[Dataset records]
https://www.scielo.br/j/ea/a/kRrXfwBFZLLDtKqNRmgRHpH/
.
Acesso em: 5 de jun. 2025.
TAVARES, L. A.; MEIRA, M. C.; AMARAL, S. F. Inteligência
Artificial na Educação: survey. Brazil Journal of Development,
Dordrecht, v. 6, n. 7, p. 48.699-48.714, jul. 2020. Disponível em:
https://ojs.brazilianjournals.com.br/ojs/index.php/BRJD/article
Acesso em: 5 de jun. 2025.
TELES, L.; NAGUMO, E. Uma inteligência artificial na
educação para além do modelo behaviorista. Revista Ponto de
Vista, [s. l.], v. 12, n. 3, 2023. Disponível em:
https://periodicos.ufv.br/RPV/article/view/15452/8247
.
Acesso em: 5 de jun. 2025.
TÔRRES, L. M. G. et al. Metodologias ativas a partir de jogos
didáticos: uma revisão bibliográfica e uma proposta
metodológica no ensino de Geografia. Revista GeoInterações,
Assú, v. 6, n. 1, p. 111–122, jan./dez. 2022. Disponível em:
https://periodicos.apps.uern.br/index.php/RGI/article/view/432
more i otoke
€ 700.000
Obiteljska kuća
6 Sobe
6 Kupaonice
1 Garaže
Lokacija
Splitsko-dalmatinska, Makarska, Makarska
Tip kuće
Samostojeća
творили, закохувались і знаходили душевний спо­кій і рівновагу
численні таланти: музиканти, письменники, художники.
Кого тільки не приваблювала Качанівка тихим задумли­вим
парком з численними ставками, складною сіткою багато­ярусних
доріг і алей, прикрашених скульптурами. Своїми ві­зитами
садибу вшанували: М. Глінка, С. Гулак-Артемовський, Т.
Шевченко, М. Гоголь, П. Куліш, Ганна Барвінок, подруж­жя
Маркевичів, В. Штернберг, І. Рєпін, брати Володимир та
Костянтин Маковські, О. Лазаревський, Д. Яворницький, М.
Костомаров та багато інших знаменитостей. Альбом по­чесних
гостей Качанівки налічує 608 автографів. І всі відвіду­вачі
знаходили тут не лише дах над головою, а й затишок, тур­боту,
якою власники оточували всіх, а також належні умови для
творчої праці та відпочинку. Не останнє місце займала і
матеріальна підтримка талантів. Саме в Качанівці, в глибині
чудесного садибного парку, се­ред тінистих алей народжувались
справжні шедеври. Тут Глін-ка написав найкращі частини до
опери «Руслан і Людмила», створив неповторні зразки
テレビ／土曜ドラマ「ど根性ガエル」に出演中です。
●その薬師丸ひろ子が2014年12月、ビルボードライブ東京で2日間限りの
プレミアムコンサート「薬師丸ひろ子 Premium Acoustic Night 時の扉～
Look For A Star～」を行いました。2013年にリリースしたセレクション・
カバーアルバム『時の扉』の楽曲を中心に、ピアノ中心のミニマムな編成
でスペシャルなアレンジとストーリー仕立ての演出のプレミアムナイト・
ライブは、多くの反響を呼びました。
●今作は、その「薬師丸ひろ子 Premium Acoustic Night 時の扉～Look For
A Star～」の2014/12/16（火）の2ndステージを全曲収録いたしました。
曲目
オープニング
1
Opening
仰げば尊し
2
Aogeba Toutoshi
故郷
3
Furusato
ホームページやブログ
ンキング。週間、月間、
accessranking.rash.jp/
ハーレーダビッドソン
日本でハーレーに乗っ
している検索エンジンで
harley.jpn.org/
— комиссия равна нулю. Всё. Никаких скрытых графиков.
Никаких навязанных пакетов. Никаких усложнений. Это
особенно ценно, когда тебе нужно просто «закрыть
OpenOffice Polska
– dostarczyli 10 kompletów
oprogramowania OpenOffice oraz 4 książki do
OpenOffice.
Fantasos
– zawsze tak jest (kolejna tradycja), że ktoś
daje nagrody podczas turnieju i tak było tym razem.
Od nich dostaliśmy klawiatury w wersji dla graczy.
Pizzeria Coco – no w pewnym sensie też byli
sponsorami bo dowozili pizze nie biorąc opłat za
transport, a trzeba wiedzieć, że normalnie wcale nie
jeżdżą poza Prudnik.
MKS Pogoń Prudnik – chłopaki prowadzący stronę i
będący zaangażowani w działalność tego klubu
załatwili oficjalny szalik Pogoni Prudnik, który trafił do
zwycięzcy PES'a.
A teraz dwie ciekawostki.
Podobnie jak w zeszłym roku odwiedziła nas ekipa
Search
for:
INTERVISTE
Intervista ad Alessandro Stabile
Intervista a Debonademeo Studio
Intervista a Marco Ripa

Assignment – Return the lines beginning at the one that contains "Aogeba Toutoshi" and continuing through the last line of the data, exactly as they stand and without any others.

Output of the exercise –
Aogeba Toutoshi
故郷
3
Furusato
ホームページやブログ
ンキング。週間、月間、
accessranking.rash.jp/
ハーレーダビッドソン
日本でハーレーに乗っ
している検索エンジンで
harley.jpn.org/
— комиссия равна нулю. Всё. Никаких скрытых графиков.
Никаких навязанных пакетов. Никаких усложнений. Это
особенно ценно, когда тебе нужно просто «закрыть
OpenOffice Polska
– dostarczyli 10 kompletów
oprogramowania OpenOffice oraz 4 książki do
OpenOffice.
Fantasos
– zawsze tak jest (kolejna tradycja), że ktoś
daje nagrody podczas turnieju i tak było tym razem.
Od nich dostaliśmy klawiatury w wersji dla graczy.
Pizzeria Coco – no w pewnym sensie też byli
sponsorami bo dowozili pizze nie biorąc opłat za
transport, a trzeba wiedzieć, że normalnie wcale nie
jeżdżą poza Prudnik.
MKS Pogoń Prudnik – chłopaki prowadzący stronę i
będący zaangażowani w działalność tego klubu
załatwili oficjalny szalik Pogoni Prudnik, który trafił do
zwycięzcy PES'a.
A teraz dwie ciekawostki.
Podobnie jak w zeszłym roku odwiedziła nas ekipa
Search
for:
INTERVISTE
Intervista ad Alessandro Stabile
Intervista a Debonademeo Studio
Intervista a Marco Ripa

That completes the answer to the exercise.